Dataset items

########################################

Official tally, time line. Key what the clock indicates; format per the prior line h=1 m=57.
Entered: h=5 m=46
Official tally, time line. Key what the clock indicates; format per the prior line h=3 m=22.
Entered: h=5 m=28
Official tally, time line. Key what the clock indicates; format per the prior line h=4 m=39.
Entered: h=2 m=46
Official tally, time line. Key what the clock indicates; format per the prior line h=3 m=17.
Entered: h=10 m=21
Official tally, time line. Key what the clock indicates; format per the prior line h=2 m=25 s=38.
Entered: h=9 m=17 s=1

########################################

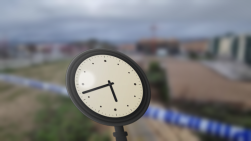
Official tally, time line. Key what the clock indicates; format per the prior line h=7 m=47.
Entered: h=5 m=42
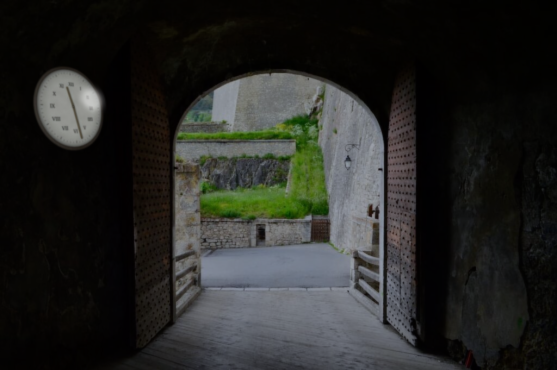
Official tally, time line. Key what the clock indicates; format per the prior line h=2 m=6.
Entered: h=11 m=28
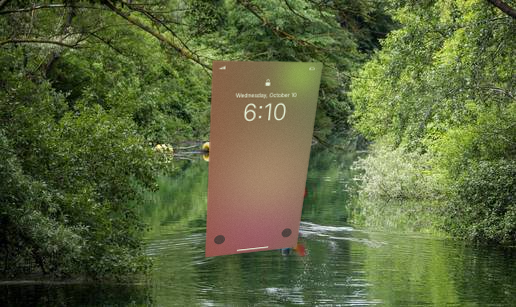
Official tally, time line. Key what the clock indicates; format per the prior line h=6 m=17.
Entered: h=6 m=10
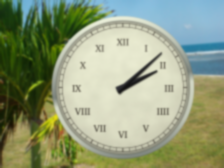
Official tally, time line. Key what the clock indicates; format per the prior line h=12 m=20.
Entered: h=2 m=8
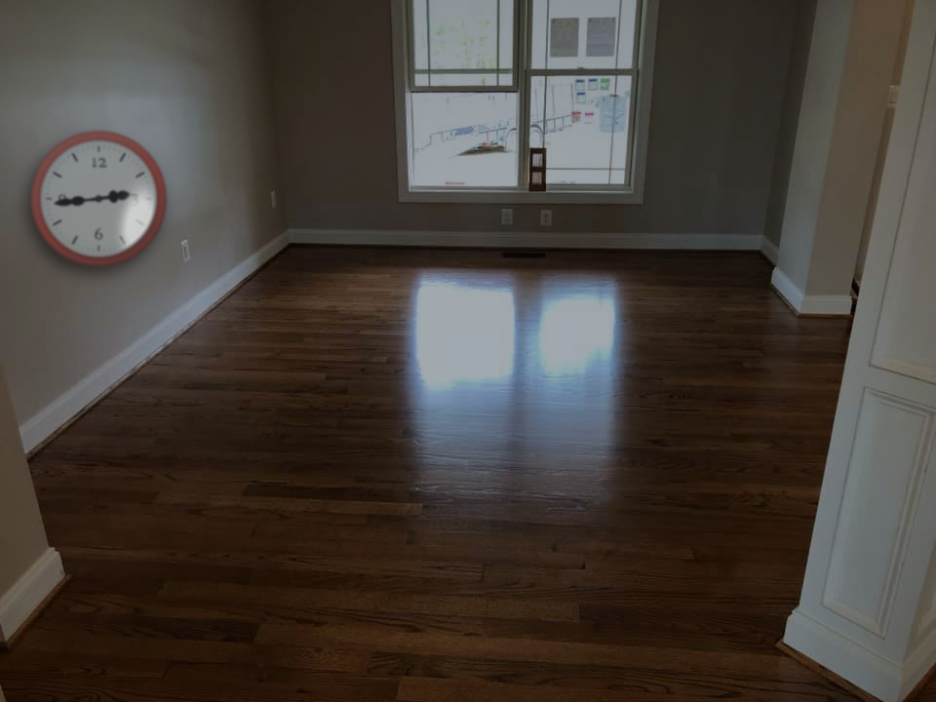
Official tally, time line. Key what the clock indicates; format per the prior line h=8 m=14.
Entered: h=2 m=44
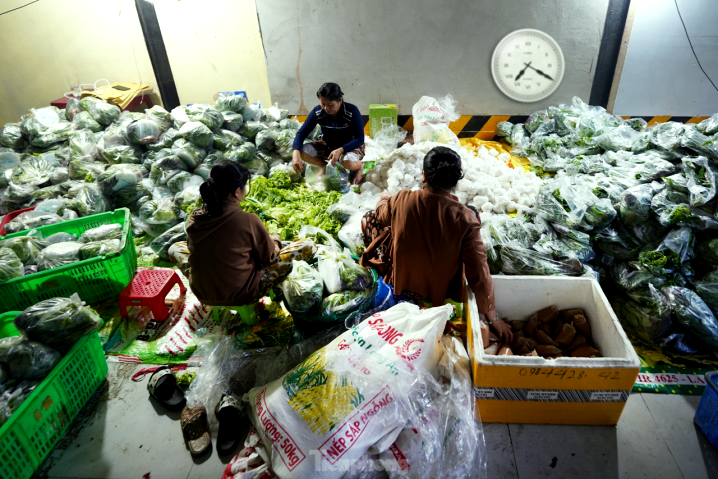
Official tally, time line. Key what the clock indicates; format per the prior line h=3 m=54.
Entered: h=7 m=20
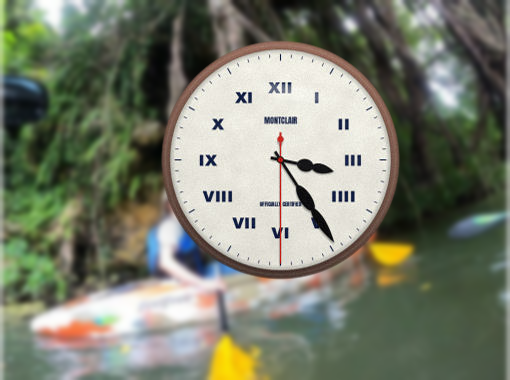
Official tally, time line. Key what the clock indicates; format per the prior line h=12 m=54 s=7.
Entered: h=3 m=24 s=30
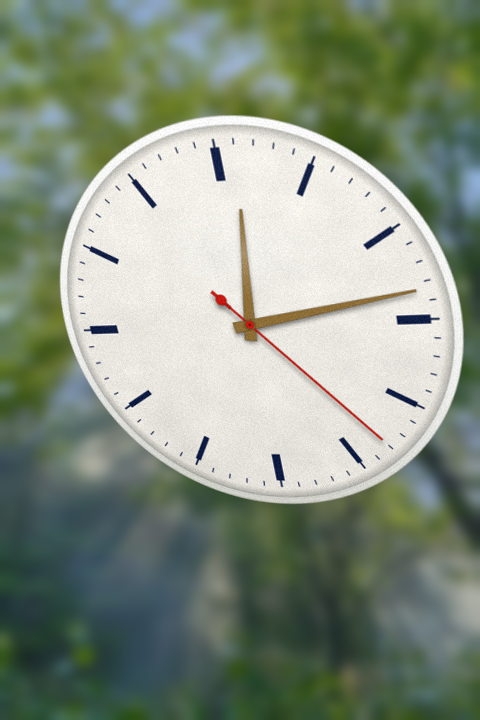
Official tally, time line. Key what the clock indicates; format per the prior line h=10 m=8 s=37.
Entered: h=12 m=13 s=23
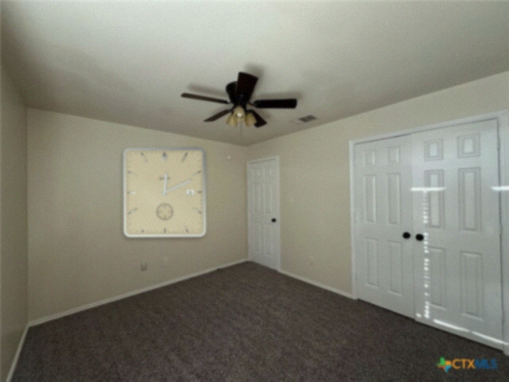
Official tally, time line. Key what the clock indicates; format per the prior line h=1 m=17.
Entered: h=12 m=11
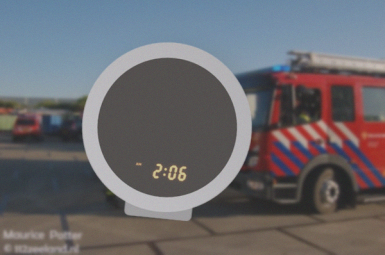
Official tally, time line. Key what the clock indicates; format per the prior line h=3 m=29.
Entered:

########################################

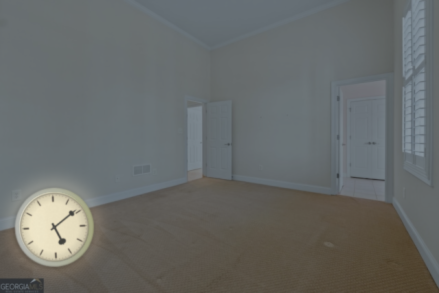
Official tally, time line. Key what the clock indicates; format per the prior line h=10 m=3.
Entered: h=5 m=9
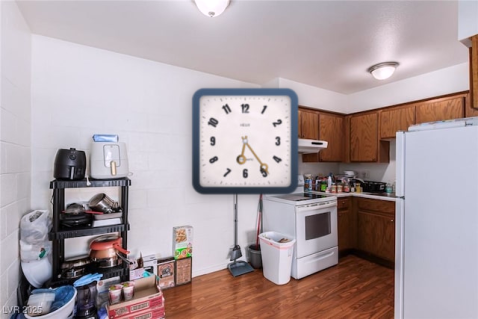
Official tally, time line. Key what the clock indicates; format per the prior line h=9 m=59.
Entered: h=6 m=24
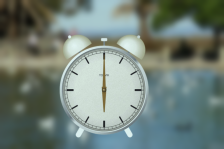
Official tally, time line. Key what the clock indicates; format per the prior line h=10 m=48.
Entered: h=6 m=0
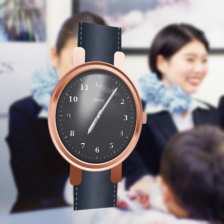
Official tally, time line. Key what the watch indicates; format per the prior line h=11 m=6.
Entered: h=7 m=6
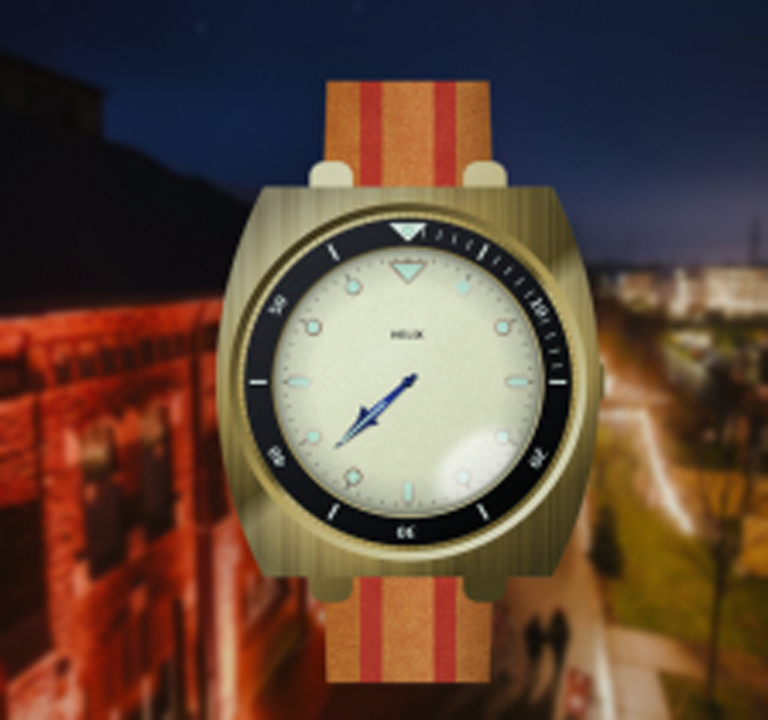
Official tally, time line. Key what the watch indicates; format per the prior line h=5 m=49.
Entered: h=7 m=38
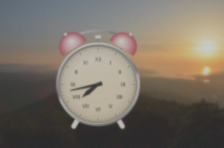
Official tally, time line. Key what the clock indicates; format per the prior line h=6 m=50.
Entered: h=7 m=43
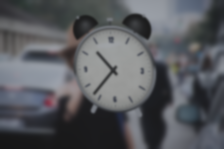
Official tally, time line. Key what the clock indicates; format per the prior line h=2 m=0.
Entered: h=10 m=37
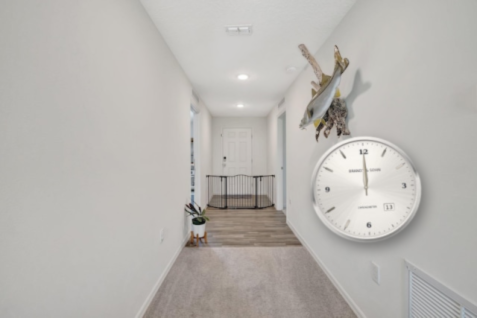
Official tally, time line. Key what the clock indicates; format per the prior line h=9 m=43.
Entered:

########################################

• [TASK GOAL]: Repeat the part that begins with the line containing "h=2 m=25 s=38." and ends with the line containing "Entered: h=9 m=17 s=1", swapping "clock" for "timepiece" and keeping everything else as it is.

• [SOLUTION TO THIS PROBLEM]:
Official tally, time line. Key what the timepiece indicates; format per the prior line h=2 m=25 s=38.
Entered: h=9 m=17 s=1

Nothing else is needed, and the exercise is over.